Pinellas County resident Mark Dallara has done an outstanding job of researching the history of the city of Clearwater, Florida, ever since Scientology chose this city as the location for its spiritual Mecca in 1976. In that year, an organization called the "United Council of Churches" bought the town's Fort Harrison Hotel outright, and promptly turned it into a Scientology center known as "Flag Base." Desite having a presence in the city for over twenty years now, Scientology's relationship with Clearwater and its citizens has been anything but harmonious. Mark's Occupied Clearwater page is a detailed expose of the slow but steady expansion of Scientology into the Clearwater community.
On a Sunday evening in December of 1998, in the midst of a flurry of media coverage of Presidential impeachment hearings and American bombing in Iraq, ABC News' 20/20 aired an hour-long report on Scientology. The news show looked at the death of Lisa McPherson, and it includes interviews with famous celebrity Scientologists John Travolta and Kirstie Alley. This Web site in Sweden is a multimedia archive containing many audio and video recordings of TV broadcasts about Scientology, including the 60 Minutes piece and others. The recordings are all available in RealAudio and RealVideo. It is necessary for you to have a working copy of the RealPlayer software to see and hear the streaming audio and video on this site.
On March 1 to 5, 1998, the Boston Herald ran a five-part series of articles summarizing the growth and influence of Scientology in the area of New England. This series was seen as a bombshell, not only for the details it revealed but also because of the extensive coverage Scientology received in a widely-read, mainstream daily newspaper. Scientology's reaction to the series has been interesting indeed, as was reported in the Boston Phoenix on March 12: "The _Herald_ has been deluged with e-mail, much of it from Scientologists and their supporters. Protesters from Delphi Academy marched in front of One Herald Square.

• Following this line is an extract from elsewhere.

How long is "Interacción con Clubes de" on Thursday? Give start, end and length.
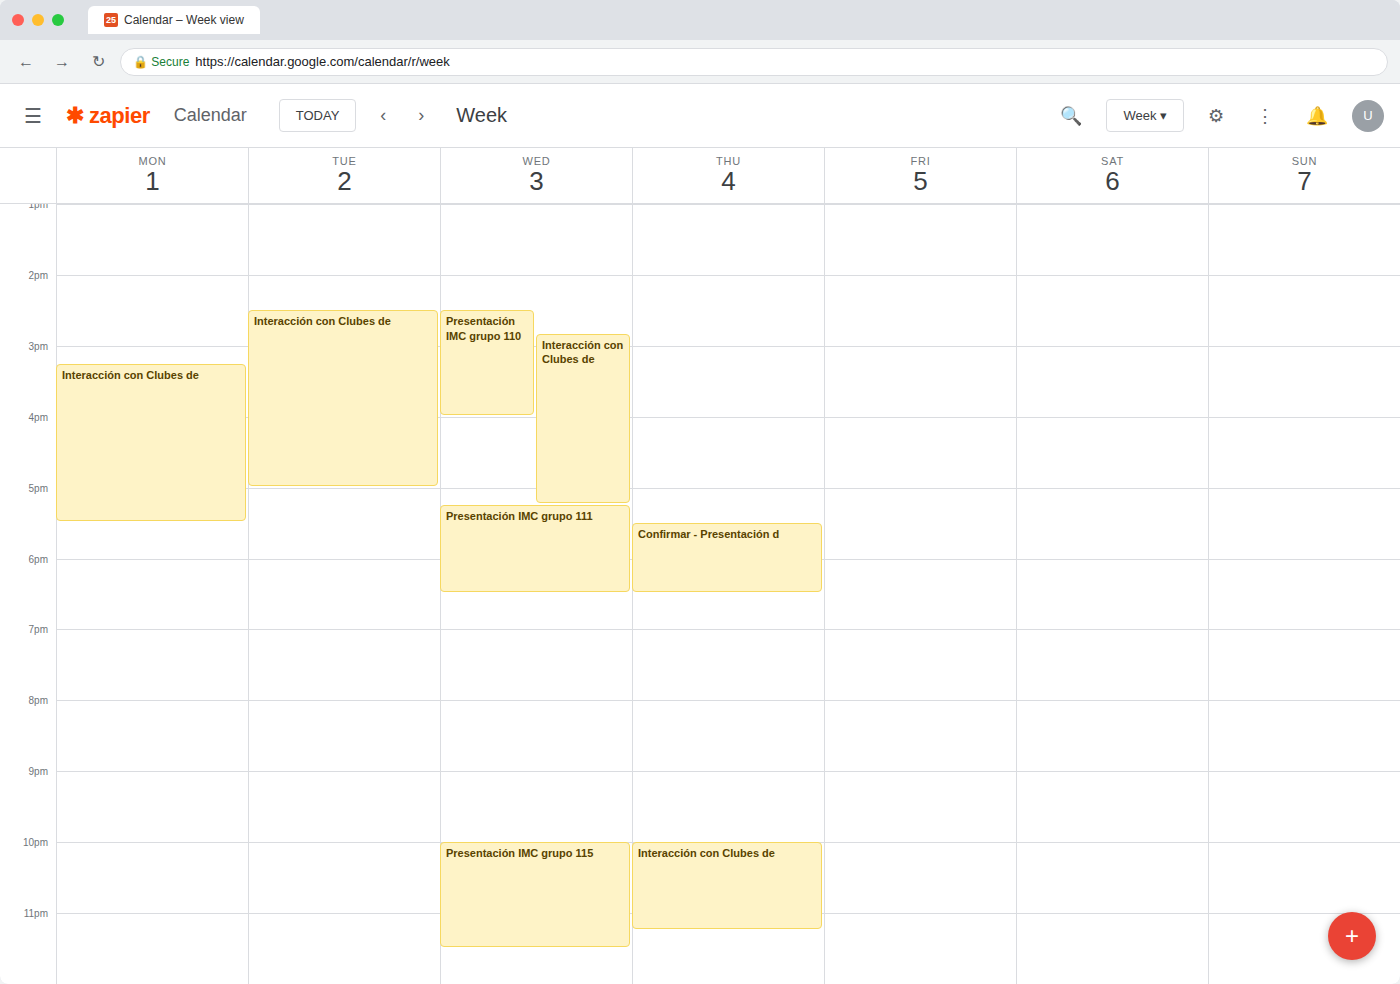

Scientology has been fighting back in the media as well, dispatching church officials to local talk shows...The anti-_Herald_ campaign is not over yet, promises the Reverend Heber Jentzsch, president of the Church of Scientology International. 'The attorneys are trying to find out what's behind a 25-page story which reeks of racism and bigotry, and contains more falsehoods per square inch than is physically possible,' Jensch says. 'We're preparing a response, and it will be well-distributed throughout Boston. I can promise you that it will be of interest to the people of Boston who like to know the truth.'" Scientology published 150,000 copies of a booklet attacking the Herald's journalism, and distributed the piece throughout the Boston area. In August of 1998 the publication was made available online at The Boston Herald: Merchants of Sensationalism.
Yet another event took place when law enforcement officials in Greece staged raids against the organization called KEPHE, Scientology's outreach organization in that country. As a result of the raids, thousands of pages of documents were made public and the organization in Greece was ordered to close for good on October 7, 1996.

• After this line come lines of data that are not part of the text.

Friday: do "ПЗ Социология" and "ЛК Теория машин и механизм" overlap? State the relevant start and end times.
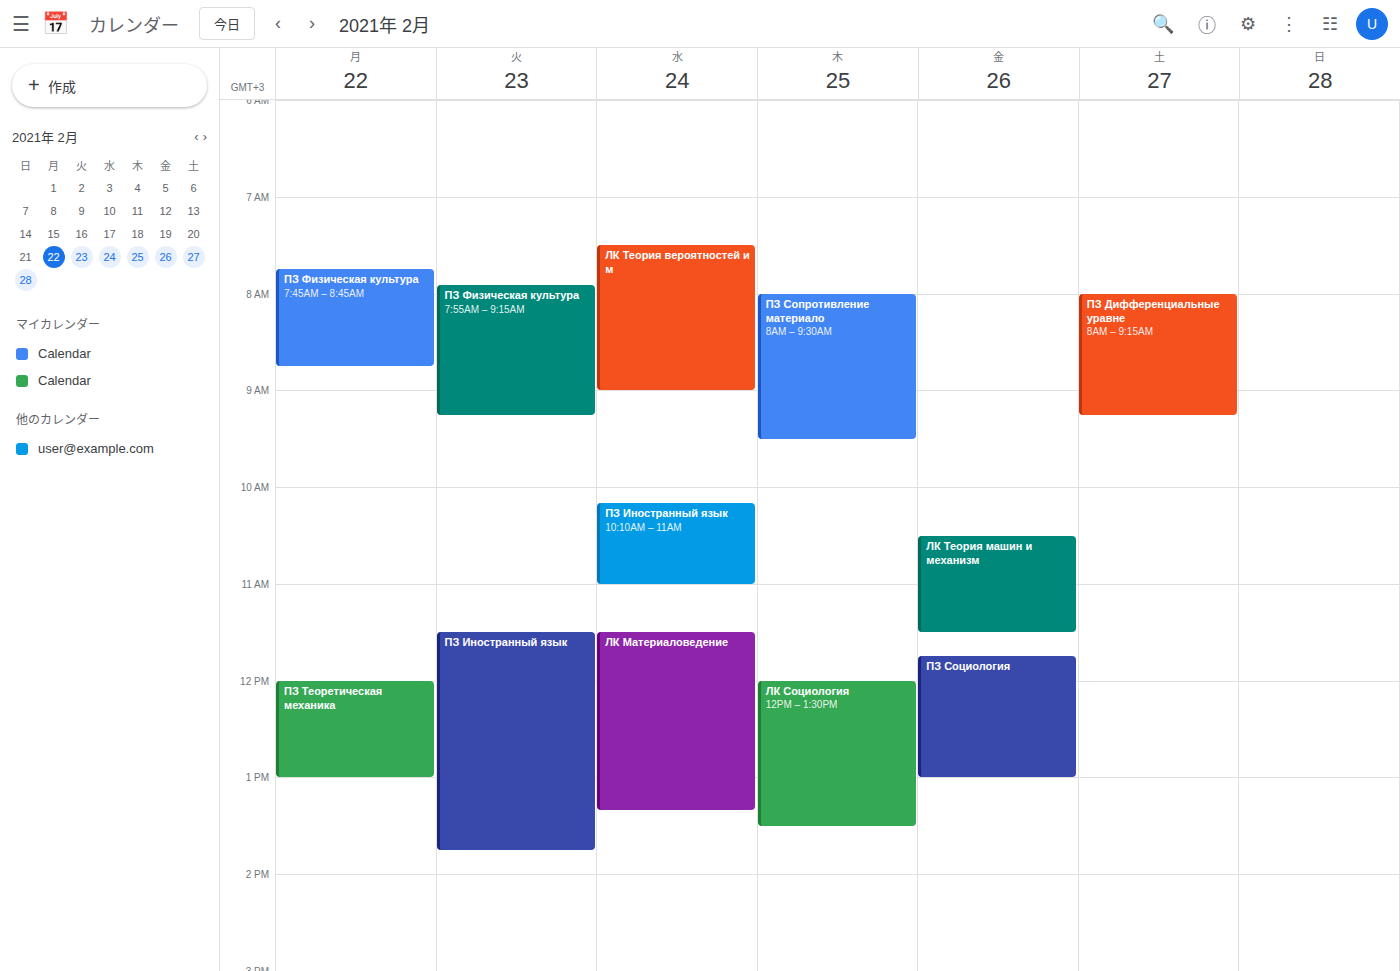
"ЛК Теория машин и механизм" ends at 11:30 AM and "ПЗ Социология" starts at 11:45 AM -- no overlap.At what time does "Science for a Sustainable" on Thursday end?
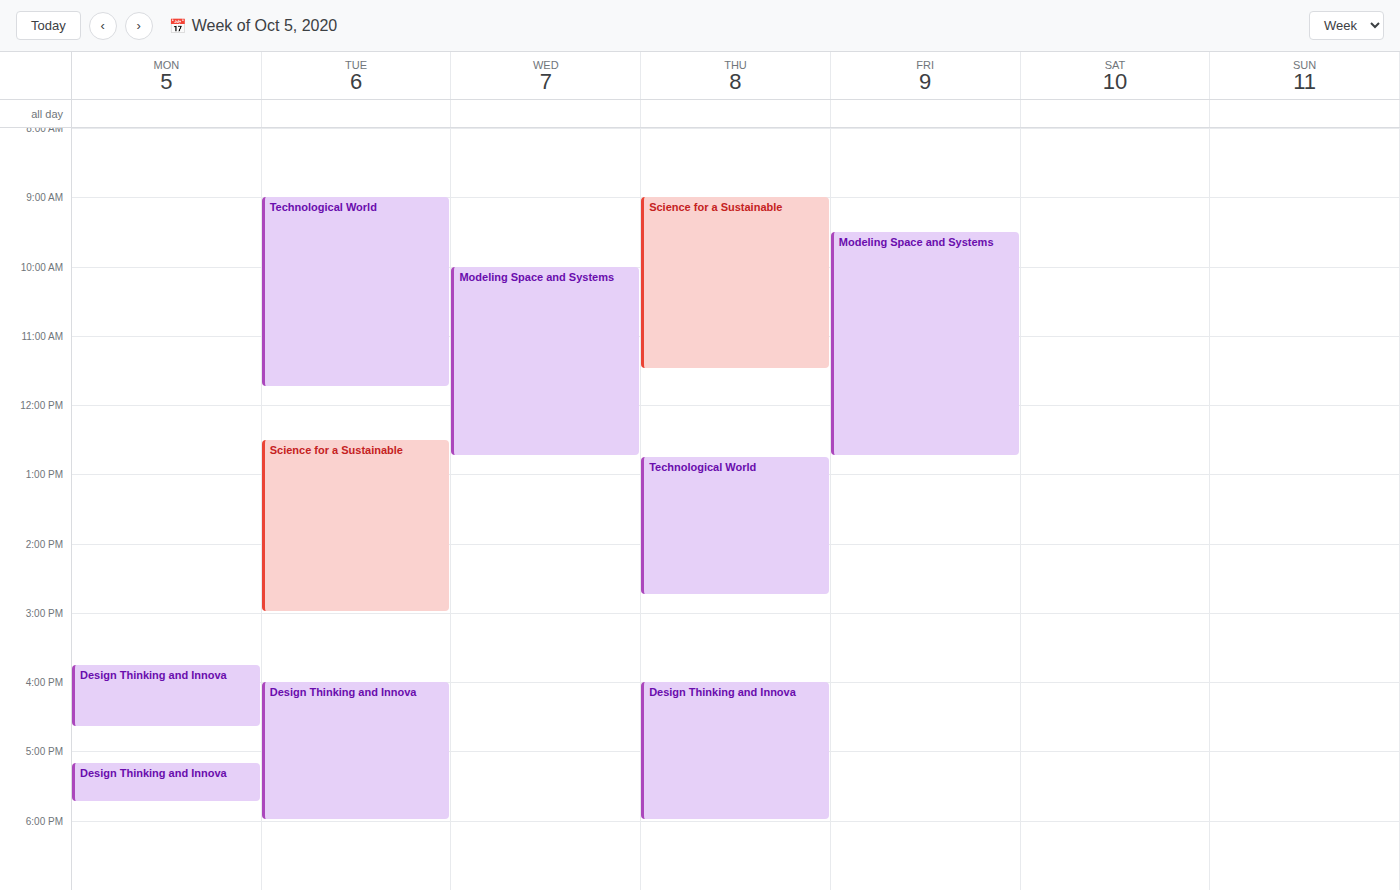
11:30 AMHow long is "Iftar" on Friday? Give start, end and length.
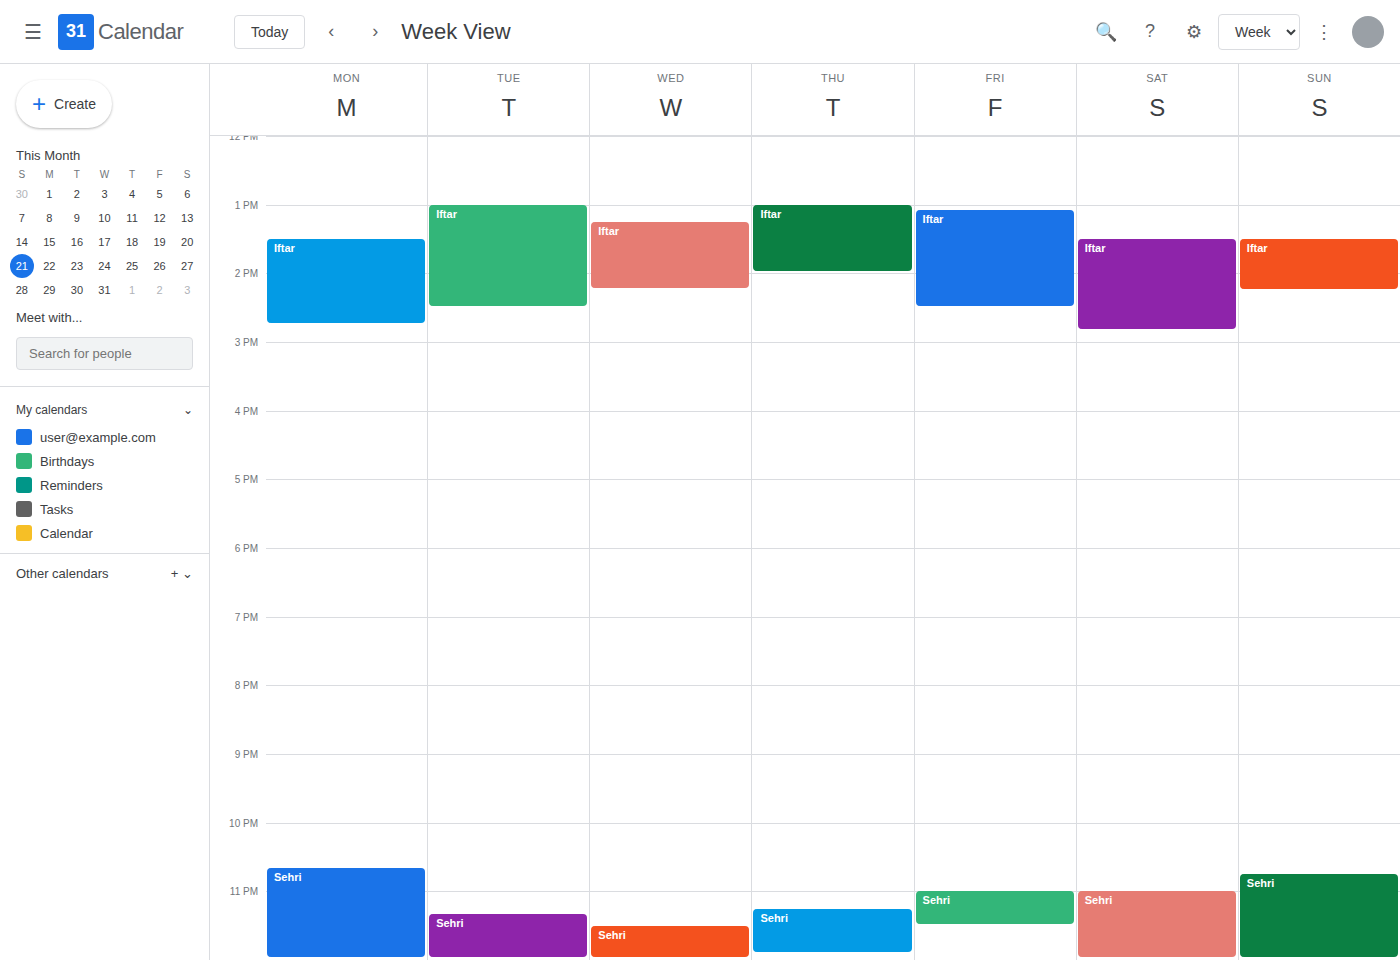
1:05 PM to 2:30 PM, 1 hour 25 minutes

Odhran Fortune is a resident of Ireland who has been a member of Scientology for a number of years. His family believes that his remaining in Scientology may be a threat to his health, well-being, and mental stability, and they have embarked on a campaign to convince Scientology to let him return to them. This incident has already generated a sizable amount of media coverage, as well as court orders preventing the family from protesting within range of Scientology offices.